#### Instructions for the task:
What is needed is a word-for-word copy of every record below, minus the pictures.

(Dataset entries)
↓
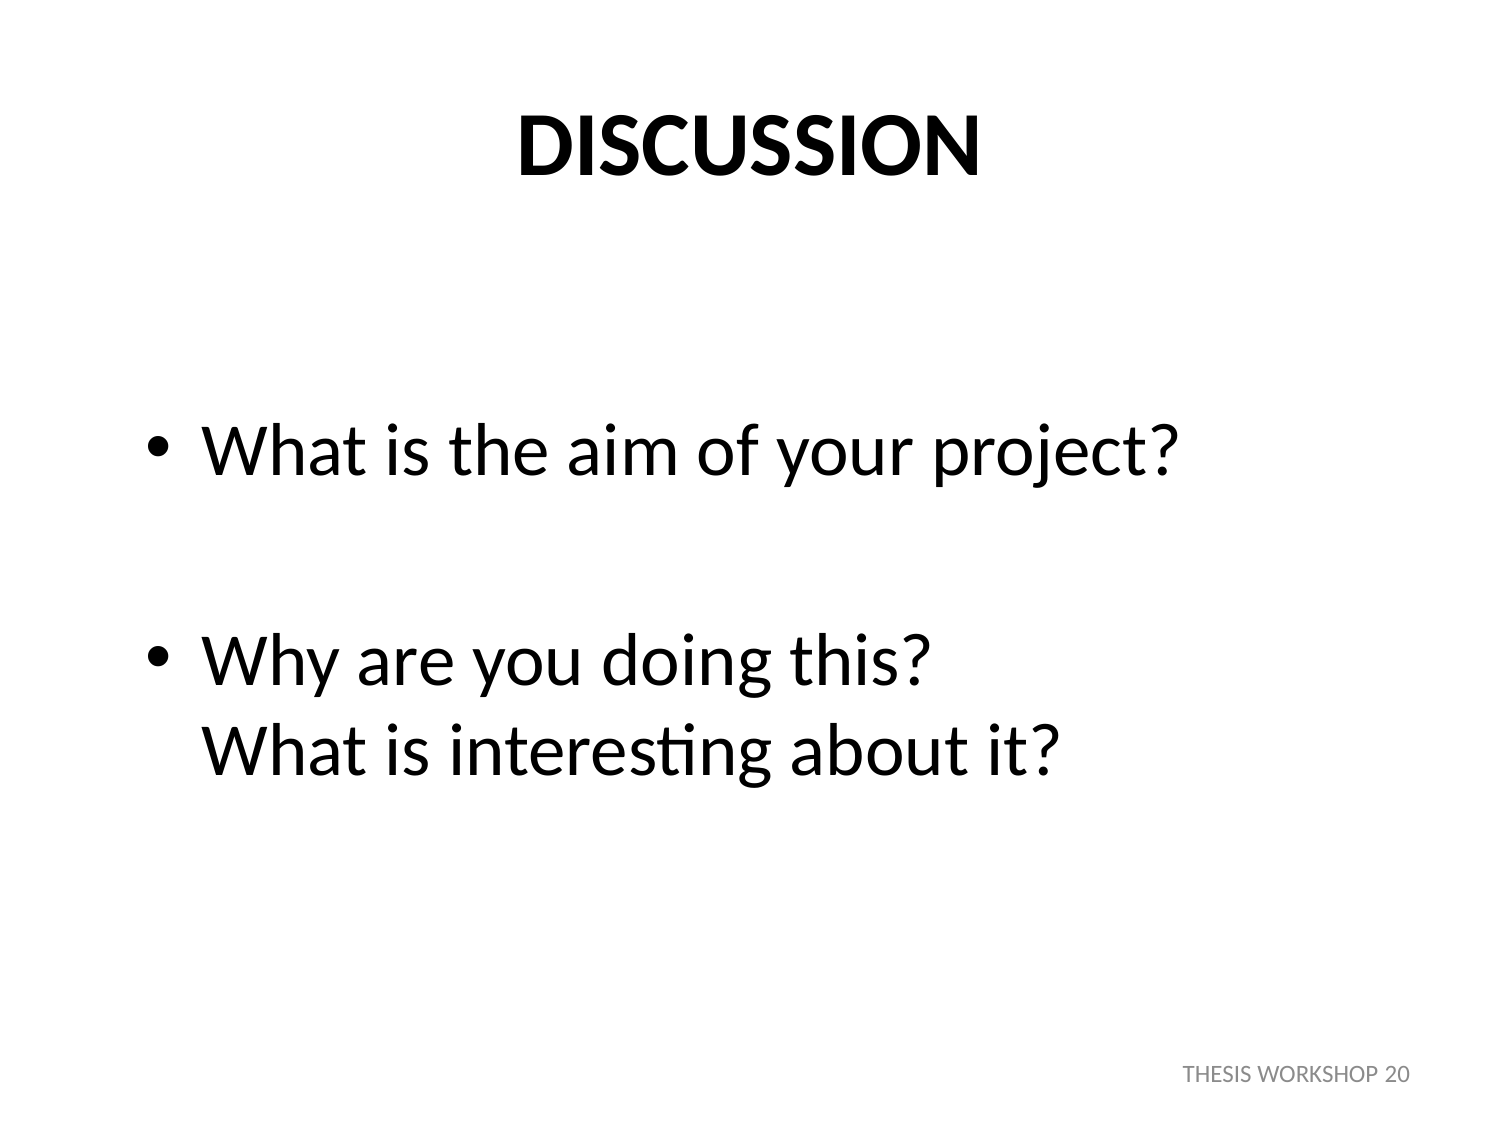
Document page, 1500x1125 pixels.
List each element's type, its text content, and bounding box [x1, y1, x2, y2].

title DISCUSSION [75, 45, 1425, 233]
slide_number THESIS WORKSHOP 20 [1074, 1042, 1425, 1103]
list What is the aim of your project? Why are you doing this? What is interesting about it? [130, 393, 1370, 882]
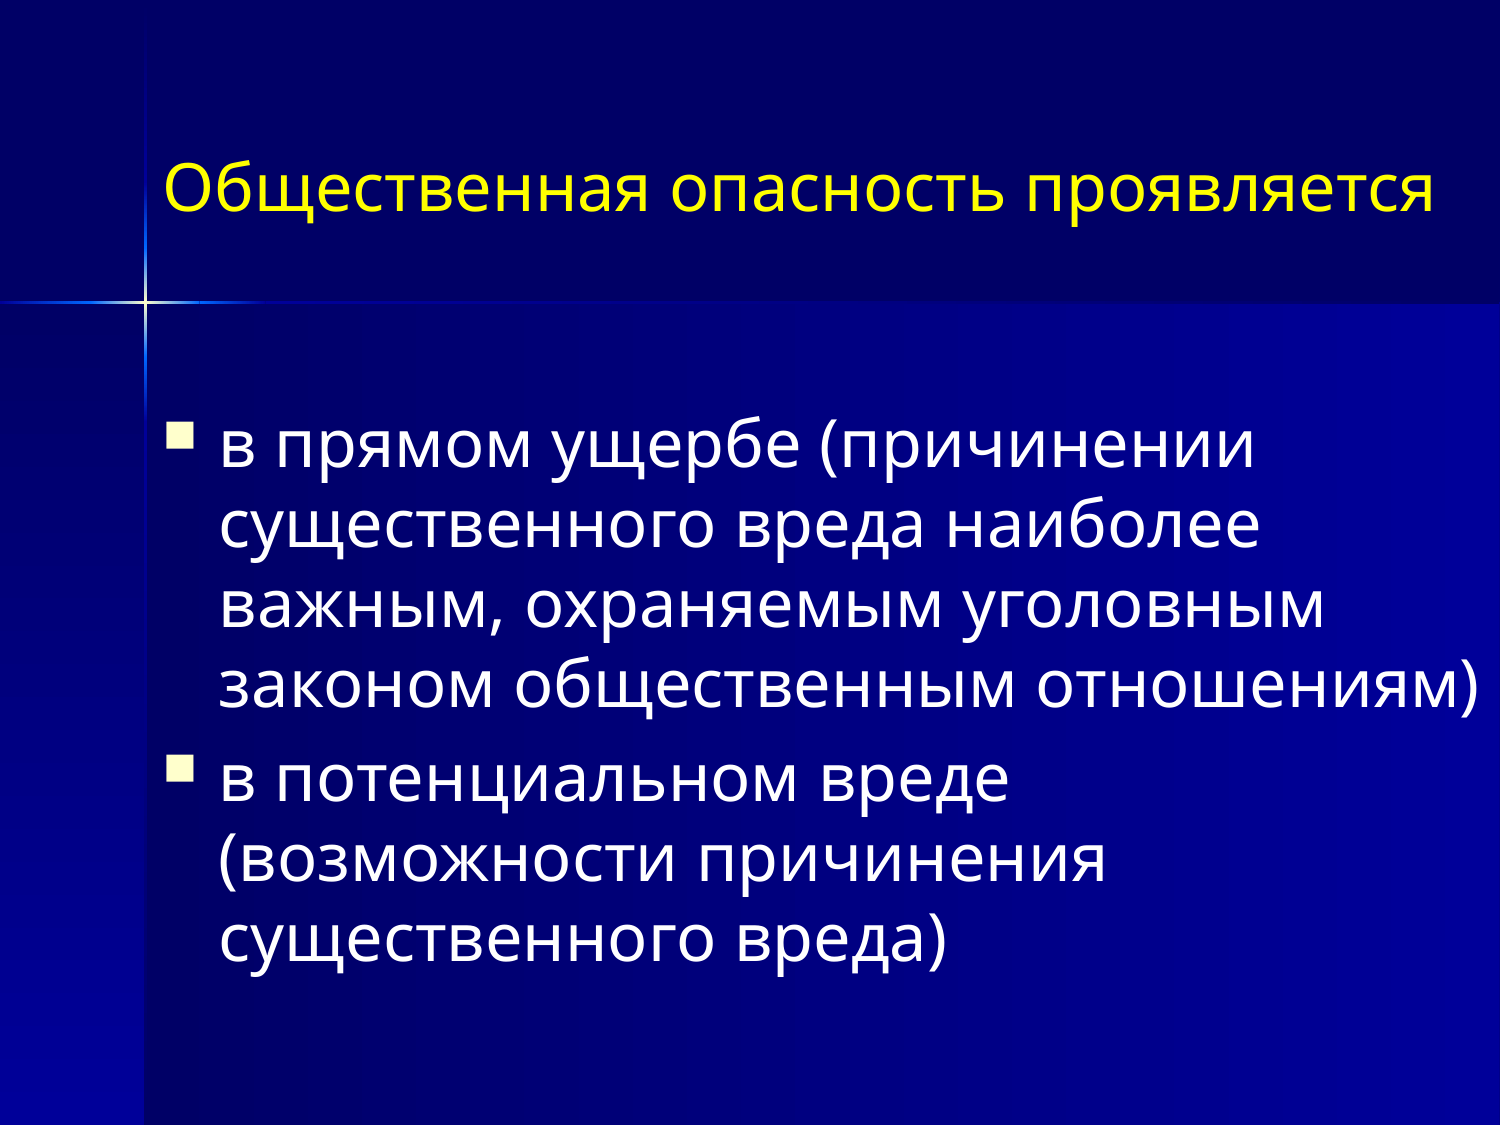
↑
#### Solution to the exercise:
Document page, 1500x1125 pixels.
List each element's type, its text content, and bounding box [x1, y1, x2, y2].

title DISCUSSION [75, 45, 1425, 233]
slide_number THESIS WORKSHOP 20 [1074, 1042, 1425, 1103]
list What is the aim of your project? Why are you doing this? What is interesting about it? [130, 393, 1370, 882]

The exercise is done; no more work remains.